Montessori classrooms have big feelings and even bigger outcomes! 

Fact: Emotional intelligence (EQ) is like IQ in the way that we are all born with an innate starting point, and it can be strengthened or diminished with nourishment or neglect. EQ is often described as the ability to recognize, understand, cope with, and express our emotions in appropriate ways. 

 
Our society has high pressure for academic advancement but often overlooks EQ. While Montessori classrooms will always strive, as we should, to support our students academic success, we particularly owe it to our students to listen to their hearts, to make sure they have the vocabulary to express their feelings and the absolute confidence that they will be heard with understanding. 

Montessori teachers undergo high levels of child-centered training, equipping them with the tools necessary to foster high EQ and IQ. Montessori teachers strive to develop and model their own skills in listening, speaking, and relating. Through this ongoing level of high EQ from the teachers, students gain strong skill sets developing their own emotional intelligence.

Montessori students learn to have an enhanced awareness of their own emotional process and their ability to build EQ. It is this pivotal moment that they become better problem solvers, gain more self-control, and root themselves with empathy for others. 

To all parents: take a deep breath and slow down! It’s not a race! When you allow yourself to feel big emotions and model managing your emotions in appropriate ways, your child will gain confidence in managing his own feelings. Allow your child to FEEL big emotions. Every single time you override your child’s feelings (telling him he is “ok or fine” before he articulates his feelings) you are sending a message that his feelings do not matter, chipping away at their ability to acknowledge their own feelings, stifling his own emotional intelligence. 

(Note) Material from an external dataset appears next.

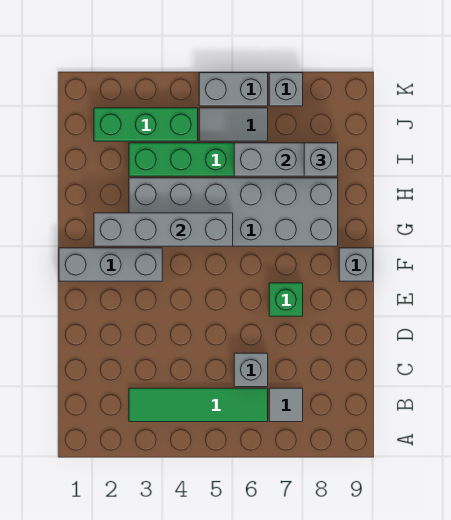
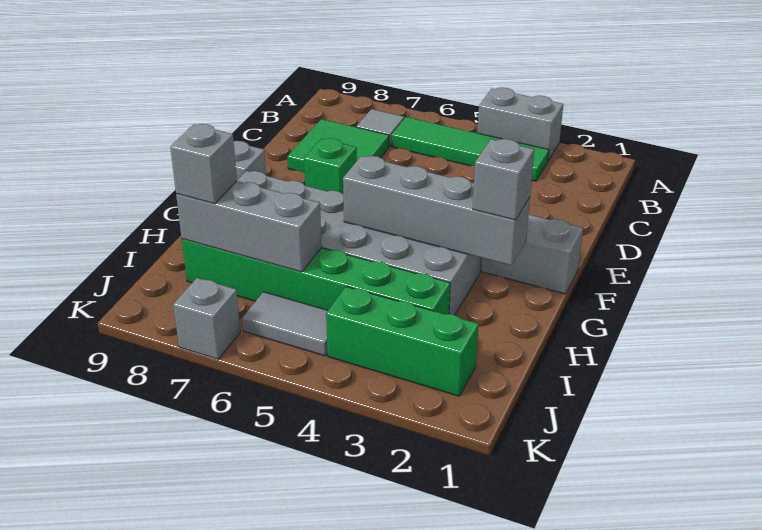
grey 1x1 brick [234,353,268,387] -> grey 1x1 brick moved to [473,139,534,220]
none -> green 2x2 tile [287,119,389,173]
grey 1x2 brick [199,73,268,106] -> grey 1x2 brick moved to [478,88,563,161]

Not sure where to start? No worries. Start with finding a balance during an emotional breakdown. We find this balance when we connect the emotions (right brain) with language (left brain).  When we do this regularly, we create the capacity to find balance after an upset in the short run and a more integrated brain in the long run. It is crucial to keep in mind that our children are not trying to give us a hard time but rather they are HAVING a hard time. When we take the time to skillfully respond to children who are upset, we help them integrate their brains, develop their emotional intelligence, and practice skills that will last a lifetime.